Chambre Sociale, 25 avril 2023 — 21/02135
Texte intégral
ARRET N° 23/
FD/SMG
COUR D'APPEL DE BESANCON
ARRET DU 25 AVRIL 2023
CHAMBRE SOCIALE
Audience publique
du 28 février 2023
N° de rôle : N° RG 21/02135 - N° Portalis DBVG-V-B7F-EONN
S/appel d'une décision
du Conseil de Prud'hommes - Formation paritaire de DOLE
en date du 02 novembre 2021
Code affaire : 80P
Demande de paiement de créances salariales sans contestation du motif de la rupture du contrat de travail
APPELANTE
Madame [P] [G], demeurant [Adresse 1] - Chez Mr et Mme [M] [L] - [Localité 2]

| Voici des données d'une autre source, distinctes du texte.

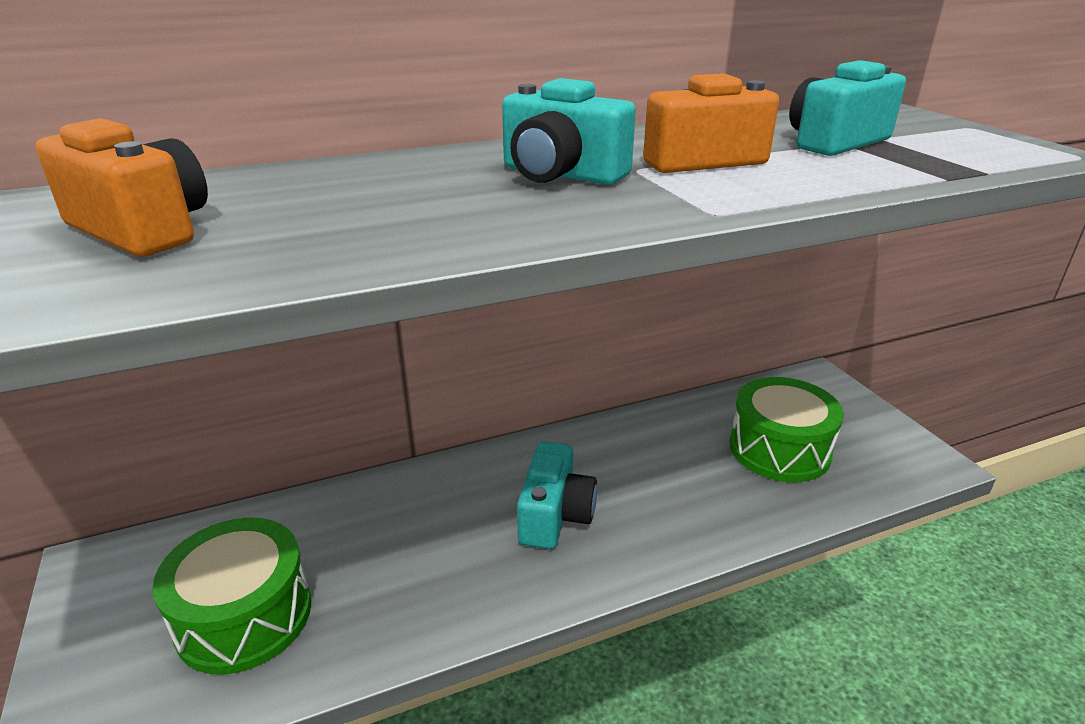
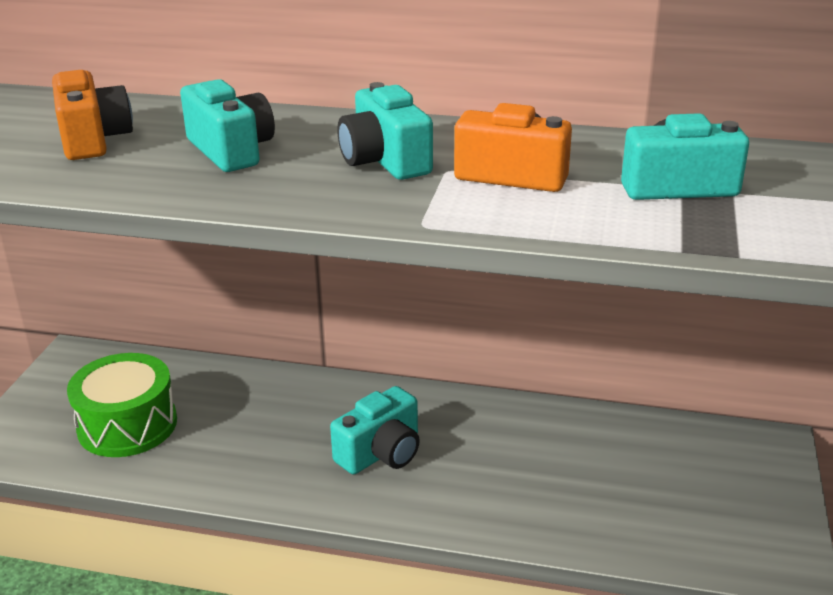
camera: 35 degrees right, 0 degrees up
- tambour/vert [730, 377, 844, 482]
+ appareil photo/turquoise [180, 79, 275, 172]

(bénéficie d'une aide juridictionnelle Totale numéro 2022/00054 du 03/02/2022 accordée par le bureau d'aide juridictionnelle de BESANCON)
Représentée par Maître Françoise PEQUIGNOT, avocat au barreau de BESANCON
INTIME
Monsieur [B] [U], demeurant [Adresse 4]
Représenté par Maître Aurélie DEGOURNAY, avocat au barreau du JURA
COMPOSITION DE LA COUR :
Lors des débats du 28 Février 2023 :
Monsieur Christophe ESTEVE, Président de Chambre
Madame Bénédicte UGUEN-LAITHIER, Conseiller
Madame Florence DOMENEGO, Conseiller
qui en ont délibéré,
Monsieur [D] [H], directeur de greffe lors des débats et par Madame MERSON GREDLER, Greffière, lors de la mise à disposition.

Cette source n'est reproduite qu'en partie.